Stages en ville recommandés
L'académie juge aussi que l'organisation de stages en cabinet de ville "serait très opportune". Cette formation durant les troisième et quatrième années "chez des maîtres de stage agréés par le coordonnateur [régional] de la spécialité auraient plusieurs avantages". En premier lieu, développe-t-elle, elle permettrait de "rendre lisible la réalité de l'exercice libéral ambulatoire" pour les futurs spécialistes mais aussi de consolider les liens entre médecine spécialisée de ville et hospitalière. Elle estime en conséquent qu'un stage chez le praticien d'exercice libéral de leur spécialité doit être organisé pour chacun des futurs spécialistes en neurologie ou en psychiatrie.

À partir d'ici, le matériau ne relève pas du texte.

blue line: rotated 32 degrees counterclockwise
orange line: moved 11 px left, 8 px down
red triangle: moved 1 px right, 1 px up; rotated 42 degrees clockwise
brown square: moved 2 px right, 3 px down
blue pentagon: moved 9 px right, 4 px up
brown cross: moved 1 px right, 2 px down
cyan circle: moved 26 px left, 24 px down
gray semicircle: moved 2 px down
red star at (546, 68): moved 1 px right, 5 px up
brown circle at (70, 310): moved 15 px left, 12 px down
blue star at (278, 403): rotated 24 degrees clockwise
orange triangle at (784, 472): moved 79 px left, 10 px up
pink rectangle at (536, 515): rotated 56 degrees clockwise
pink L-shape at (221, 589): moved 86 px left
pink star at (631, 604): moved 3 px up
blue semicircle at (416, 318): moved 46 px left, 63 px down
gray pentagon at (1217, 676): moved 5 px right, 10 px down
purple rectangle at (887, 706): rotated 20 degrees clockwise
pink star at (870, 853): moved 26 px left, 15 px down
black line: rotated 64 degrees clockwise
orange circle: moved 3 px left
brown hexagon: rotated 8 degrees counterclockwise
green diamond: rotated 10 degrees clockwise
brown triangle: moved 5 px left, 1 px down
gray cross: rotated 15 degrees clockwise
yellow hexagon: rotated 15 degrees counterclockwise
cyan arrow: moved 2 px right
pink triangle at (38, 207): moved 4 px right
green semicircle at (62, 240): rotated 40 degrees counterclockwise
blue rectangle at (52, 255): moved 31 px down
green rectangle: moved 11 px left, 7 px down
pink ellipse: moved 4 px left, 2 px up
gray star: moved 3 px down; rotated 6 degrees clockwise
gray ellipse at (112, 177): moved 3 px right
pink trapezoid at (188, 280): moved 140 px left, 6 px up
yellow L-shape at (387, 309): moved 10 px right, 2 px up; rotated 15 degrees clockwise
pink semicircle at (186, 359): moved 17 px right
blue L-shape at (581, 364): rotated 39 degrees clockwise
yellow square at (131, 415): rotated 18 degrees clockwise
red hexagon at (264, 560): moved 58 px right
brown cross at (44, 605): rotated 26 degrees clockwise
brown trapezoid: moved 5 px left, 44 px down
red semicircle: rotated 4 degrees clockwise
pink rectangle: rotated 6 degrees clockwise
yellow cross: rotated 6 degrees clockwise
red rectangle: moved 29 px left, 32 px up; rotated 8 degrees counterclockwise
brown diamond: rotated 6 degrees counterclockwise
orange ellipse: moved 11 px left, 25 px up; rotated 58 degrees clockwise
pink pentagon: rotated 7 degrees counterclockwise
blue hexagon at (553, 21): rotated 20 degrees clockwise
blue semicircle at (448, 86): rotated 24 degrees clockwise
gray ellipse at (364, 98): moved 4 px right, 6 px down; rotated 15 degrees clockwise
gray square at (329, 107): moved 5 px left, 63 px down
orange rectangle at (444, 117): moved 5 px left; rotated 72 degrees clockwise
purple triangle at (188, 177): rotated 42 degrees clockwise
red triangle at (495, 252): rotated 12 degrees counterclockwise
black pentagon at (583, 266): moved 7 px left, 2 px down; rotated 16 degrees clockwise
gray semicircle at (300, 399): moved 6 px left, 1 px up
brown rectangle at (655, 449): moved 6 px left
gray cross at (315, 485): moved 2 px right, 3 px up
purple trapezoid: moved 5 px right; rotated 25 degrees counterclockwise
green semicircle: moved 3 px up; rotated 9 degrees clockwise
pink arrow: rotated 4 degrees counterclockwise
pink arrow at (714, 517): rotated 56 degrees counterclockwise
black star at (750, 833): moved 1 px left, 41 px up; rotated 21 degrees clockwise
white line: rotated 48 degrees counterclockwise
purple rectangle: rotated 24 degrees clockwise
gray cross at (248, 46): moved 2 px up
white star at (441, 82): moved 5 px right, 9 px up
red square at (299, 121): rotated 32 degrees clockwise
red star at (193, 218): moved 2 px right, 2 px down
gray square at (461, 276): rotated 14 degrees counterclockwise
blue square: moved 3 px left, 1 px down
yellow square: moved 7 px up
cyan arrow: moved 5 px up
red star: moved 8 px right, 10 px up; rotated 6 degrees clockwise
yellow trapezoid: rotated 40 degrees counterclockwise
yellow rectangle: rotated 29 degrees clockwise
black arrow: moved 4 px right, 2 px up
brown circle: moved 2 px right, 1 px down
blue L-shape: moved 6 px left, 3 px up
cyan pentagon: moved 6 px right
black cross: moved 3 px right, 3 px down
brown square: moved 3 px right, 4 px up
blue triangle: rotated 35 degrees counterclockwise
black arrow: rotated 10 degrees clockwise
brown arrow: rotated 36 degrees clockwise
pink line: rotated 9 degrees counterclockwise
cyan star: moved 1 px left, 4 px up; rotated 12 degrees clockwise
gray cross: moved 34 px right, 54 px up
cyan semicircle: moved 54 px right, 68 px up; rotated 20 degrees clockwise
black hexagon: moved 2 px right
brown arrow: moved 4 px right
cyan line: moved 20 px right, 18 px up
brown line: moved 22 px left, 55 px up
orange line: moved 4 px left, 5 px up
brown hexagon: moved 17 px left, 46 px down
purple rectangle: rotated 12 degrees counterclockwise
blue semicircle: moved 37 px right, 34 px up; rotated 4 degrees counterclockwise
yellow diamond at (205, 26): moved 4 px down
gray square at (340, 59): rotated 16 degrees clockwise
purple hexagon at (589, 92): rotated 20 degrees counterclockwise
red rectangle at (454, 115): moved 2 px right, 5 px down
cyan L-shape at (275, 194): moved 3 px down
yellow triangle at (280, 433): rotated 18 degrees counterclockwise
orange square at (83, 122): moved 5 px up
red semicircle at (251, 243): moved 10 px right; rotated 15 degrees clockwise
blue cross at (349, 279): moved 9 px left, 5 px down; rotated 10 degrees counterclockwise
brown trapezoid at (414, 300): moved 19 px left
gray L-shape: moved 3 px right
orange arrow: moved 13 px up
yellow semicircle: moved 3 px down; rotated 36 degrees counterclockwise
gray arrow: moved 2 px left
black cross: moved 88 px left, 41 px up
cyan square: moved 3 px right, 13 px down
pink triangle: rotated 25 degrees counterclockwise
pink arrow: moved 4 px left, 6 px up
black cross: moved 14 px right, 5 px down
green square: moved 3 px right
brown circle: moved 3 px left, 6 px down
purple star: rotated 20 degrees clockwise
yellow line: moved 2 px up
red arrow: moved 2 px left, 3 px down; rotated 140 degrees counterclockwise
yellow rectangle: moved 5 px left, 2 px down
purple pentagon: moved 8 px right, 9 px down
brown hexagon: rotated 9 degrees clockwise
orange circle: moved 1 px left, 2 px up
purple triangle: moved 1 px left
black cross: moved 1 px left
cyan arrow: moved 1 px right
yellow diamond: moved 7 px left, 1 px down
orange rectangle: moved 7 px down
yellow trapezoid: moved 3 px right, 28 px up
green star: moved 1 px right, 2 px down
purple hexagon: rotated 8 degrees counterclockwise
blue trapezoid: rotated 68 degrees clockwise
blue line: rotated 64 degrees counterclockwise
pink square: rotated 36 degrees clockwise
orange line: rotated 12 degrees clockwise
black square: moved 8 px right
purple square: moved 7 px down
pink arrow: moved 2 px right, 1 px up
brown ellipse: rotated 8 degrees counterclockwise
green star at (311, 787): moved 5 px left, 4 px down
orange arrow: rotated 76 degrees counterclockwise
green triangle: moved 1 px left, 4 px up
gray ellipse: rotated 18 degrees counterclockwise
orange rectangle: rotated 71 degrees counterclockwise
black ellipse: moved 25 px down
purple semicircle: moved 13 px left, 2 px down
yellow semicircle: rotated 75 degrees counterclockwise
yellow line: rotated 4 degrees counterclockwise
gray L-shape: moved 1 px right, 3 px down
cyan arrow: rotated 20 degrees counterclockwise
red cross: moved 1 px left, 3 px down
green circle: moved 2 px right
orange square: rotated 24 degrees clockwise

Mais pour les syndicats de praticiens hospitaliers (PH) publics, il ne faut pas oublier les nombreux terrains de stage offerts par la psychiatrie de secteur. Ils alarment en effet sur le fait que les internes seraient privés, selon eux, d'une grande diversité de stages, depuis la récente réforme du troisième cycle des études médicales. Ainsi, dans un communiqué commun le 15 février, les représentants de l’Intersyndicale nationale des praticiens hospitaliers (INPH), de la Coordination médicale hospitalière (CMH), de l’Intersyndicale de la défense de la psychiatrie publique (Idepp) et du Syndicat des psychiatres d’exercice public (Spep) jugent "inacceptable" la situation actuelle de "monopole de la formation des internes en psychiatrie".
Le secteur actuellement sacrifié ?
Depuis la récente réforme, "nous observons un phénomène grave et inquiétant : les commissions de qualification des ARS présidées par des universitaires réduisent de manière conséquente le nombre d’agréments accordés aux services de psychiatrie de secteur", affirment les syndicats. Ceci aussi bien pour "les internes "ancien" ou "nouveau" régime". Pire encore, dénoncent-ils, les commissions "ne mettent plus au choix les postes d’interne dans les services de psychiatrie de secteur, même quand ces derniers ont obtenu leur agrément".
Cette situation est "doublement pénalisante", poursuivent-ils, puisque d'une part les internes ne peuvent accéder à des formations et une expérience clinique et thérapeutique dans des domaines et structures comme les centres médico-psychologiques (CMP), les urgences psychiatriques, la réhabilitation psycho-sociale, les hôpitaux de jour, les soins aux détenus, les psycho-traumatismes des attentats, la prévention du suicide, etc. Selon les syndicats de PH, "les établissements hospitaliers sont moins connus et par conséquent les jeunes praticiens y postuleront moins, ce qui va entraîner une paupérisation de notre personnel médical et affaiblira le maillage territorial". Ils se disent en conséquent prêts à œuvrer, en coopération avec les ARS et les conférences des présidents de commission médicale d'établissement (CME), pour "établir une équité" dans la formation des internes en psychiatrie.